課長への手紙 #14

前略

課長は一目惚れの経験はございますか?

私には過去一度だけあります。今回はその話ではなく、本当の一目惚れではなく、言うなればカッコ仮、偽一目惚れ、準一目惚れのようなことについてです。

先日、とある場所に向かうバスに乗っていると、何やら後ろの座席から声が聞こえてきます。バスには20人ほどの子供達の集団が乗っており、これから皆で何処かへ行く様子です。

年の頃は——さっぱり分かりません。小6と言われればそんなものかと思いますし、中2と言われても違和感はありません。かなり幅がありますが許して下さい。

「彼氏が出来たらこのへんを歩きたいな」

とその声が言っています。女の子の声です。話の前後は分かりません。とにかくその部分だけが耳に飛び込んできたのです。

なんだか可愛らしいな。微笑ましいなと思いながら、彼氏なんだな、誰々くんではないんだな、まるで「高校に入ったら彼女が出来る」と無条件に信じ込んでいた中2の俺たちと一緒じゃないか。

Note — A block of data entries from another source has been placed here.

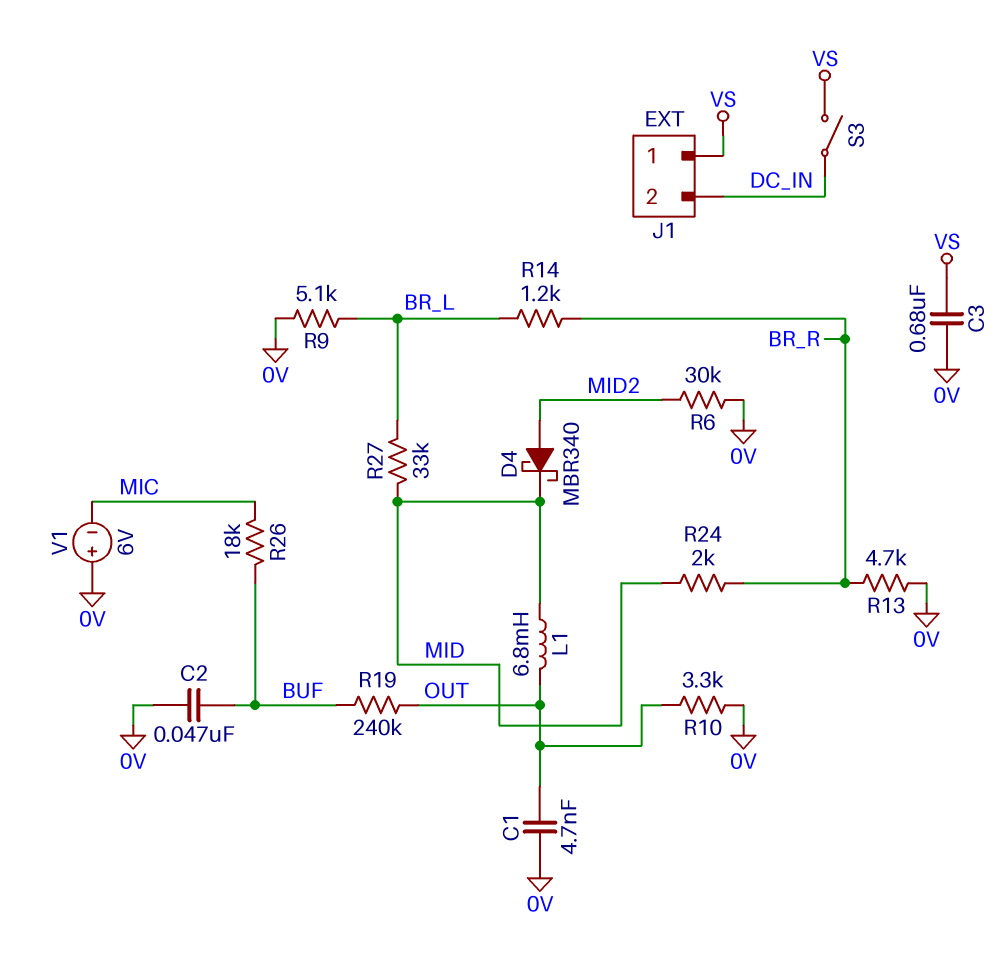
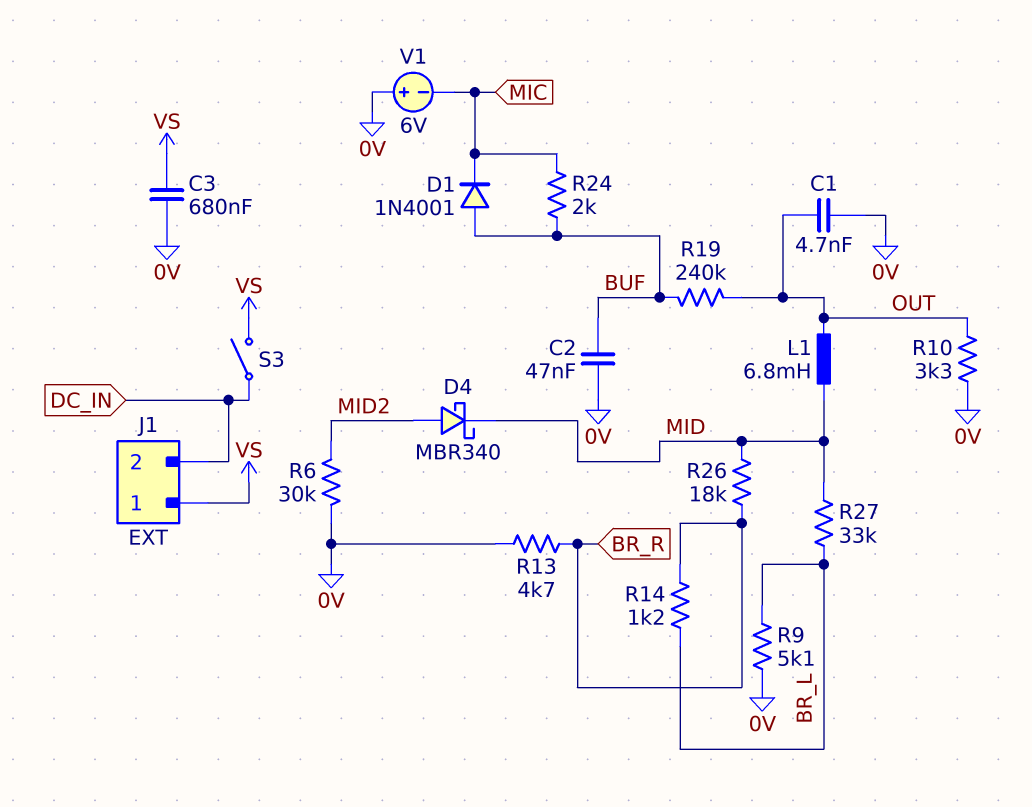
D1: none -> diode 1N4001 (A BUF, K MIC)
R24: 2k (BR_R, MID) -> 2k (BUF, MIC)
R26: 18k (BUF, MIC) -> 18k (BR_R, MID)

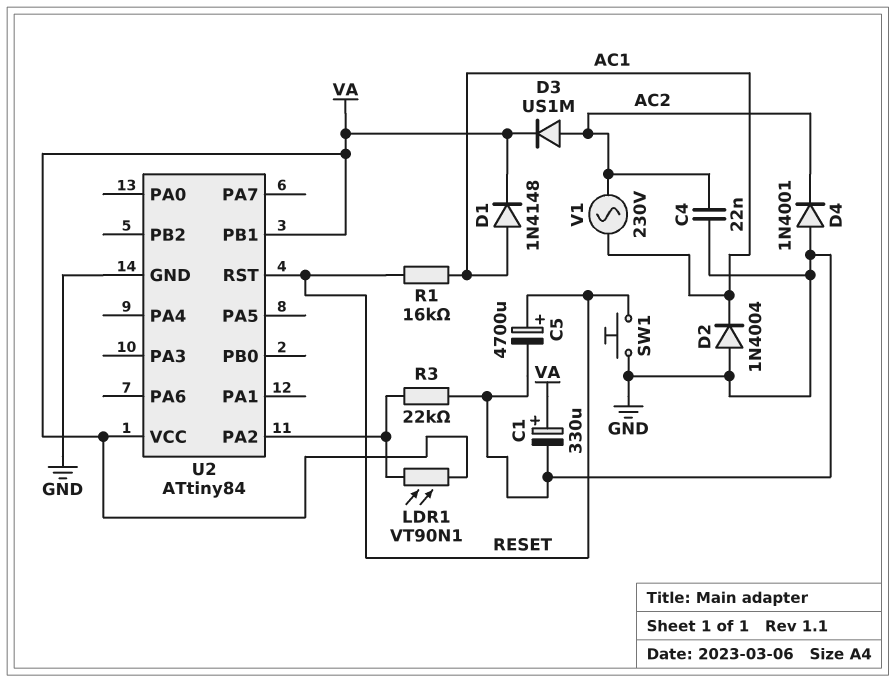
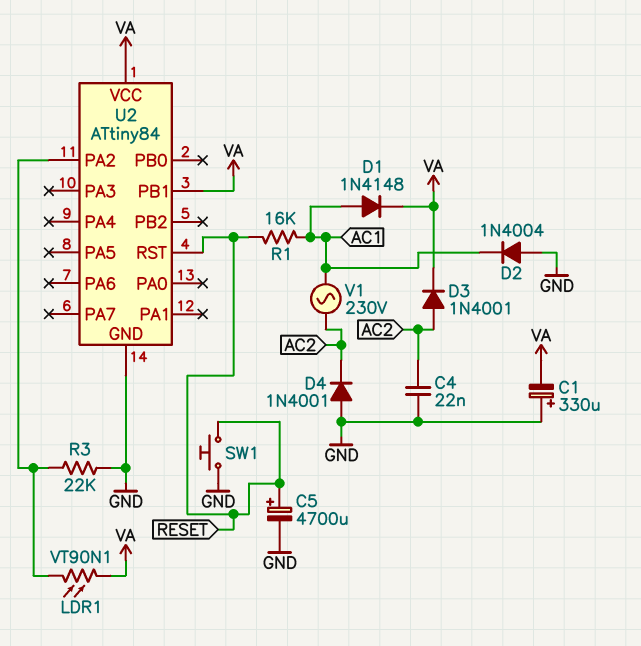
C1: 330uF (plus VA, minus GND) -> 330uF (plus GND, minus VA)
D3: diode US1M (A AC2, K VA) -> diode 1N4001 (A AC2, K VA)

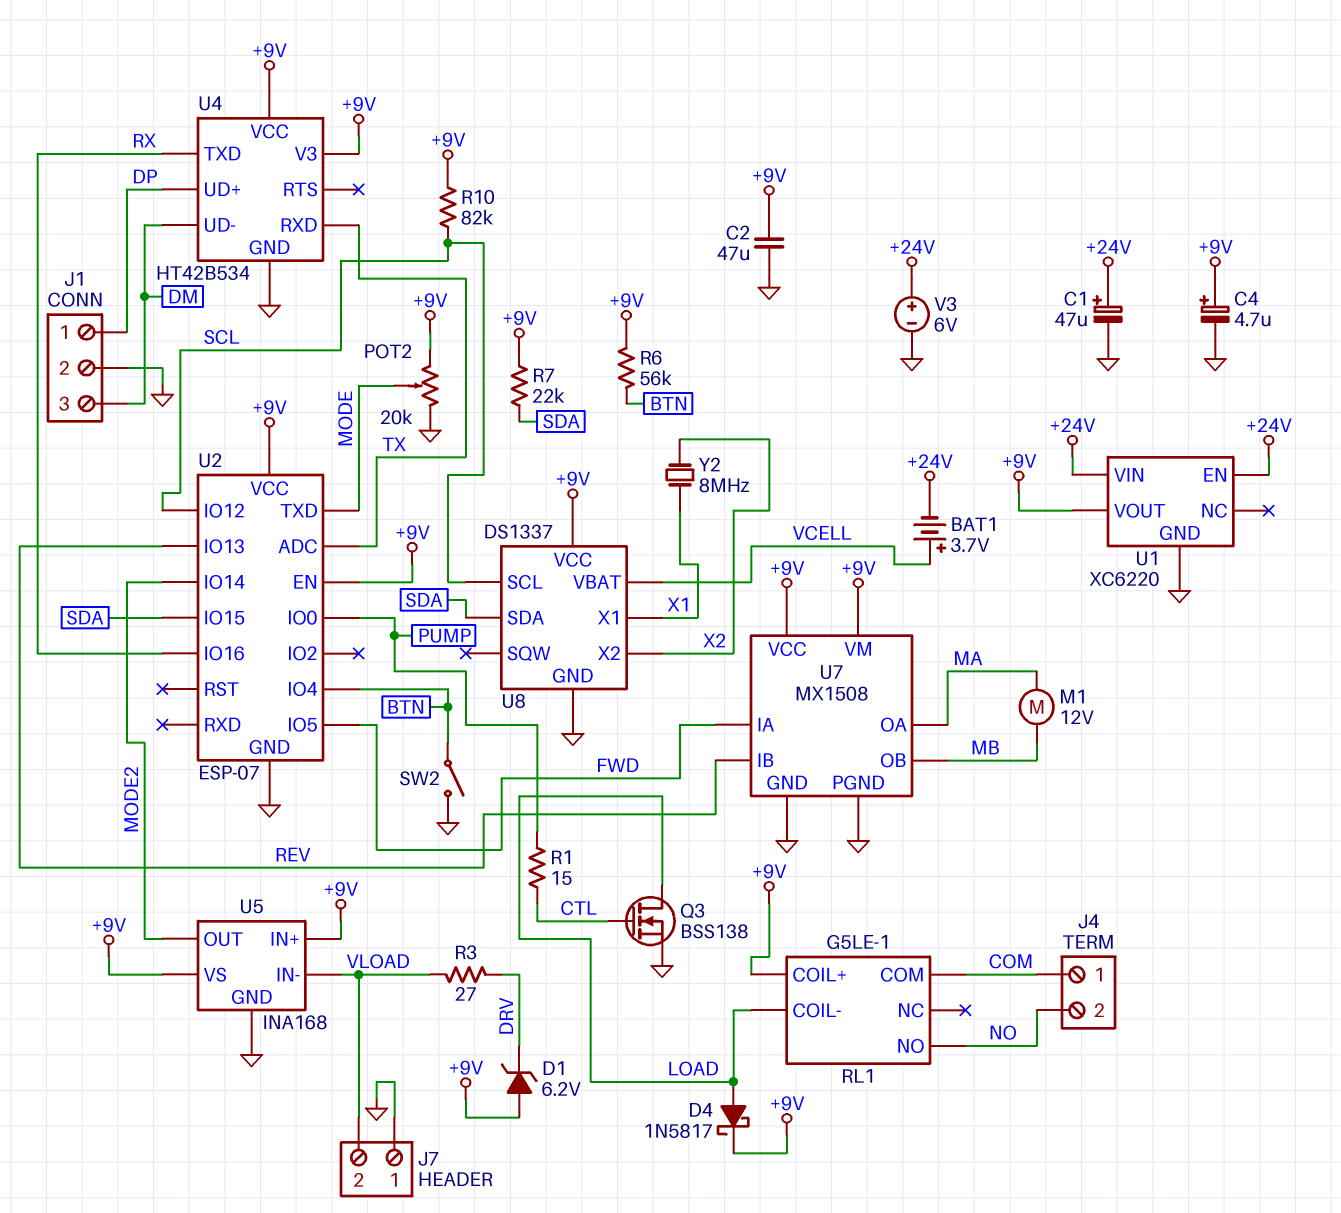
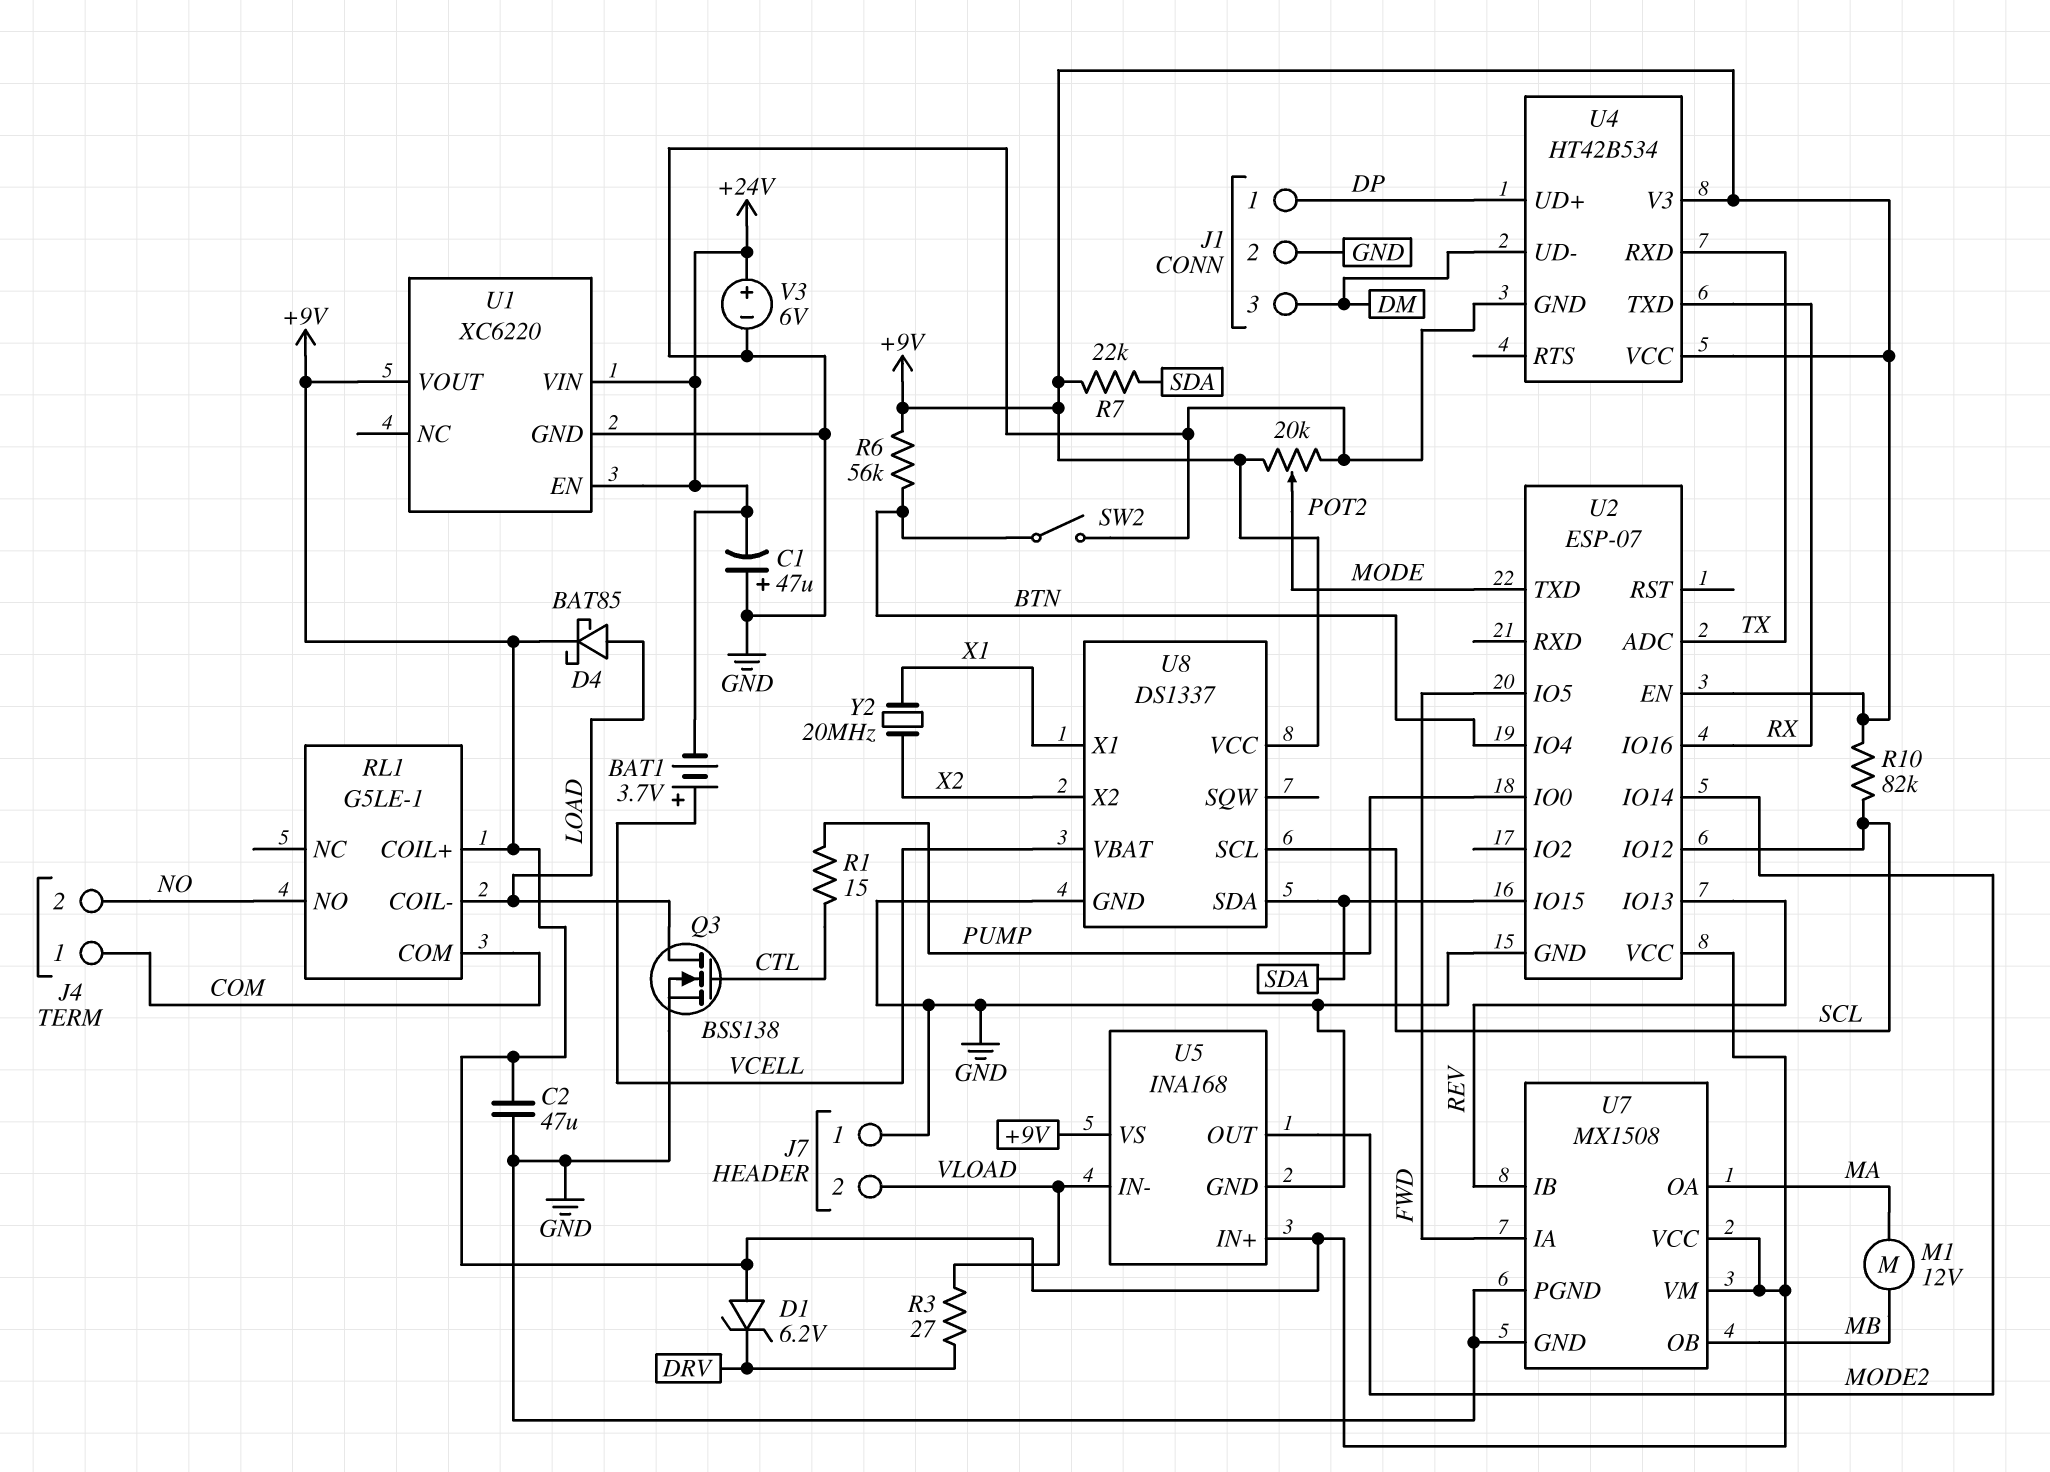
C1: 47uF (plus +24V, minus GND) -> 47uF (plus GND, minus +24V)
C4: 4.7uF (plus +9V, minus GND) -> none
D4: schottky 1N5817 (A LOAD, K +9V) -> schottky BAT85 (A LOAD, K +9V)
Y2: 8MHz (X1, X2) -> 20MHz (X1, X2)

将来の?架空の?彼氏とか彼女とか——その手の抽象的な概念は至る所に蔓延しております。そして一目惚れ(仮)という現象もそのひとつに過ぎません。幻を見ているのです。

そういう、一瞬の幻としての一目惚れ(仮)ですが、まあ私にもなくはないと言うか、あったと思います。あってもすぐに忘れるのがこの現象の特徴であります。